▸ **About this task**
How many lines of the data below contain the string "unique"? Case matters, and the reply should be only the number.

▸ **Extracted page text data**
"""
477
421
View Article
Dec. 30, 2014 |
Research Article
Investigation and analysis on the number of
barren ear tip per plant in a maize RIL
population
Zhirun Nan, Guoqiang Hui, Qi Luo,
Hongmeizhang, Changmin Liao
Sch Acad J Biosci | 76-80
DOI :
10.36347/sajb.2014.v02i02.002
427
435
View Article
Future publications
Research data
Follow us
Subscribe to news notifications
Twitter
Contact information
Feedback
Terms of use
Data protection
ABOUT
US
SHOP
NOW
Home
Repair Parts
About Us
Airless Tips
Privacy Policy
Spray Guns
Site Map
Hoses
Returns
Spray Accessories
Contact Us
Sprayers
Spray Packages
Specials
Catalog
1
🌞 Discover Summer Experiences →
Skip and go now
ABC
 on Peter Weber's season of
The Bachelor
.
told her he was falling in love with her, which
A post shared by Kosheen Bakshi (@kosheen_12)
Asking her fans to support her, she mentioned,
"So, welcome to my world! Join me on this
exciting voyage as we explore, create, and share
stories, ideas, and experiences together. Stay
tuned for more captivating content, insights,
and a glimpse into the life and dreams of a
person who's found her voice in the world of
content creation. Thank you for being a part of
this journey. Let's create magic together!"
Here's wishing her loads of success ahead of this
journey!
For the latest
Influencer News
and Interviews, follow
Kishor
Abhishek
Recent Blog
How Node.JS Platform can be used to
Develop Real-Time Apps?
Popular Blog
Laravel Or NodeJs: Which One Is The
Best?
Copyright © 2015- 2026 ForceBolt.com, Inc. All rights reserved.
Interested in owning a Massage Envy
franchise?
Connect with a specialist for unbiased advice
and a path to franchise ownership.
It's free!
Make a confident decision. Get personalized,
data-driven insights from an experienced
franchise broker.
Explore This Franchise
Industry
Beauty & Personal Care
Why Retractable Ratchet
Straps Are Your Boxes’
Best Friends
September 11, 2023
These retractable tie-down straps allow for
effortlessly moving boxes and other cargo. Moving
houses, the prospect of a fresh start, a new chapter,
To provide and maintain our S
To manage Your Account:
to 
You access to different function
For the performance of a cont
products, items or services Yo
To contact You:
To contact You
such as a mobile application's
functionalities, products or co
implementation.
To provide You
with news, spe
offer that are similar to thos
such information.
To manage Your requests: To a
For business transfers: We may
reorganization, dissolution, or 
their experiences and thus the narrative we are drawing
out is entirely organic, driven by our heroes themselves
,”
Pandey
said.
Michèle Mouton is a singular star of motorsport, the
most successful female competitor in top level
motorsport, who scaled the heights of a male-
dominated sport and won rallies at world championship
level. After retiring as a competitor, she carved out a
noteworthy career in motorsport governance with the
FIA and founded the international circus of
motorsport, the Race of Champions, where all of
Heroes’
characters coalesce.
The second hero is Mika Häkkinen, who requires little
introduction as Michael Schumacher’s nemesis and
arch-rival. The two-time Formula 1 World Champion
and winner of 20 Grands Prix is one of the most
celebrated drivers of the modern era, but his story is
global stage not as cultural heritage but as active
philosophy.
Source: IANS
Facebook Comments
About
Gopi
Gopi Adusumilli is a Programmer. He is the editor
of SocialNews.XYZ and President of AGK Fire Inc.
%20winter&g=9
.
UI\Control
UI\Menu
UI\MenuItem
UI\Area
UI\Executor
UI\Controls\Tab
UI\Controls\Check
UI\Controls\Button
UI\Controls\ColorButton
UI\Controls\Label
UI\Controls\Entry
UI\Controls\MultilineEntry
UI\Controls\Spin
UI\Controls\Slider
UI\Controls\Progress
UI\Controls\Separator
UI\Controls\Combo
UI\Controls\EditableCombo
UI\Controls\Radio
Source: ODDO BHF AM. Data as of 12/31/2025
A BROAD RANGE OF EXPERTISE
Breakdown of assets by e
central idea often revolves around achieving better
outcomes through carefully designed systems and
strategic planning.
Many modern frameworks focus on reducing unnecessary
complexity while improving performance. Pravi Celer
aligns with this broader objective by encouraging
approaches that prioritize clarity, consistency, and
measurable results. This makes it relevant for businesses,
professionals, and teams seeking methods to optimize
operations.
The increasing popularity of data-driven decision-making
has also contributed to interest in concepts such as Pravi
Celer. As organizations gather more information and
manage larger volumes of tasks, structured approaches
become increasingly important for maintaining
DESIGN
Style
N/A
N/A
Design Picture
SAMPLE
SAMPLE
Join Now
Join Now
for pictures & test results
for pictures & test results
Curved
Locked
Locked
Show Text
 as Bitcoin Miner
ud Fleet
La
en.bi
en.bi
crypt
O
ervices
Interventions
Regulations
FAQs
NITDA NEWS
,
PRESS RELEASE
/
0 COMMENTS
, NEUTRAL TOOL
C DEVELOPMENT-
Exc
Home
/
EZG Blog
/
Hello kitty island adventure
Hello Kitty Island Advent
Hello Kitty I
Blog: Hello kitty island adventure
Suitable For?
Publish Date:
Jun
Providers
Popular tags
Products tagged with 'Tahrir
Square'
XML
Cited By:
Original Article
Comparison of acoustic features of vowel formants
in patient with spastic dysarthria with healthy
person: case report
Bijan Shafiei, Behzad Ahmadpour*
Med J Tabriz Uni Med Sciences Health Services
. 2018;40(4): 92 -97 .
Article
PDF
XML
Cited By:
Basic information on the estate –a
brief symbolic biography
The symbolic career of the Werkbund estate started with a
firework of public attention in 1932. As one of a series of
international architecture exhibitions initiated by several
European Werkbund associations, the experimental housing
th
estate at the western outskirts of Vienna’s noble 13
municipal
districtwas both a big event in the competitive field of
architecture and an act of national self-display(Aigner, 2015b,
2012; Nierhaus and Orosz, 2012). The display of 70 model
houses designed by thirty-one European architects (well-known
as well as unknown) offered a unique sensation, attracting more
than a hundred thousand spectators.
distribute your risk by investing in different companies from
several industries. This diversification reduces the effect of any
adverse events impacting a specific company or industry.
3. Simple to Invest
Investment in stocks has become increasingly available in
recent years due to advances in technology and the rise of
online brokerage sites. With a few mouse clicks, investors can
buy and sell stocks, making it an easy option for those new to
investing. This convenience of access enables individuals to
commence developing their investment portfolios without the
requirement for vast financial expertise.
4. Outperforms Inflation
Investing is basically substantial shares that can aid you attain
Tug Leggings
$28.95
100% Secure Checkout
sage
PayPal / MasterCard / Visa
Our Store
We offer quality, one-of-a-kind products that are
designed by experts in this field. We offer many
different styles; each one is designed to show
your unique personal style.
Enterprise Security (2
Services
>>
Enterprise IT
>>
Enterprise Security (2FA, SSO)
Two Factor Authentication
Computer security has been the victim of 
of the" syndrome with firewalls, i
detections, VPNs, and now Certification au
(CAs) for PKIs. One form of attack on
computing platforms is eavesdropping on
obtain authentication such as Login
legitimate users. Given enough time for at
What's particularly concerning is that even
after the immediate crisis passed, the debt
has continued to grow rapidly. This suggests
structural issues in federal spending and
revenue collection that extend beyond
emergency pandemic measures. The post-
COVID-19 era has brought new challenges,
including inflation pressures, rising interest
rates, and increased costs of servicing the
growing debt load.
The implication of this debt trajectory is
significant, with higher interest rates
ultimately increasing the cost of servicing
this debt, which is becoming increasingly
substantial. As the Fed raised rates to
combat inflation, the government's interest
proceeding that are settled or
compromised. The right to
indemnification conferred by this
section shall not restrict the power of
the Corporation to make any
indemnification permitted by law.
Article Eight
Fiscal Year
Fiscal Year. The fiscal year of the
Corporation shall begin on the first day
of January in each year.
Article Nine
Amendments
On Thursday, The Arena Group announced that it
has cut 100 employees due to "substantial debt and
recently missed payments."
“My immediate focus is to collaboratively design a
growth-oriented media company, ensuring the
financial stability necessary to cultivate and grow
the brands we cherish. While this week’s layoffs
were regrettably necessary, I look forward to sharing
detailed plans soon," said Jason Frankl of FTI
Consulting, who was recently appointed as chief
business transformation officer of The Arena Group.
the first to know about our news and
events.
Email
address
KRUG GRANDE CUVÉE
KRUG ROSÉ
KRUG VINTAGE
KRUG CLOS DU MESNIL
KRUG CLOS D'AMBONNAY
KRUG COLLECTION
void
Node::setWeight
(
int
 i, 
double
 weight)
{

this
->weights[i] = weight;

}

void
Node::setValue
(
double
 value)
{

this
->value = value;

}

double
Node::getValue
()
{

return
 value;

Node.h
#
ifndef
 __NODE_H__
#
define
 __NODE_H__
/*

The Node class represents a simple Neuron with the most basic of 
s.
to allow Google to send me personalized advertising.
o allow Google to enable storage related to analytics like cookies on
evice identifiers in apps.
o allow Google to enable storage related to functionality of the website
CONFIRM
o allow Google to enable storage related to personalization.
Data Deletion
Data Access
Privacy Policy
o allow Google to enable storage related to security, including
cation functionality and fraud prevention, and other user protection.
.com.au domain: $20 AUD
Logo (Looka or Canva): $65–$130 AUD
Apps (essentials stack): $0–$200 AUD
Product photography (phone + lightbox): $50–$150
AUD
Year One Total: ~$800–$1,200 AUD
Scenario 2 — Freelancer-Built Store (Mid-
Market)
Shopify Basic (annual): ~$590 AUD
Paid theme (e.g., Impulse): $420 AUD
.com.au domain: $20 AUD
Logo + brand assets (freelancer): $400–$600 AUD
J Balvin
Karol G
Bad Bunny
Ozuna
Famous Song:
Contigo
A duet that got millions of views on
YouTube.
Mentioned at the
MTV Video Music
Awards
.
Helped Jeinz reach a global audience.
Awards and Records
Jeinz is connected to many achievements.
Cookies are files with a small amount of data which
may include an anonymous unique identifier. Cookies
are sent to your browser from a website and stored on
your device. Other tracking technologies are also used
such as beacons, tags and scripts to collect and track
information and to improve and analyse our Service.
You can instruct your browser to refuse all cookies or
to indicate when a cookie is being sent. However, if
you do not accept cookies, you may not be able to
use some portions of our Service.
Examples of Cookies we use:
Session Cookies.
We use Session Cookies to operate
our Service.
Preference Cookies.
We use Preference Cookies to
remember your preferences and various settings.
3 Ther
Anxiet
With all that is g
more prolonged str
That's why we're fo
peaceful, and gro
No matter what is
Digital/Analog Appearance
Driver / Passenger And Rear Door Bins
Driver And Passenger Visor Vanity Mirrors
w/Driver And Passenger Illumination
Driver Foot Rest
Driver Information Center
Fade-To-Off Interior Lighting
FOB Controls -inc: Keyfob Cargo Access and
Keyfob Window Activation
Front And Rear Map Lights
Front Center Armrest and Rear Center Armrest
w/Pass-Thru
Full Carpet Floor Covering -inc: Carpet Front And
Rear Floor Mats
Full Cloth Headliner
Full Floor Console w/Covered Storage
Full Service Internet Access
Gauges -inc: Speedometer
"""
▸ **Answer space**
3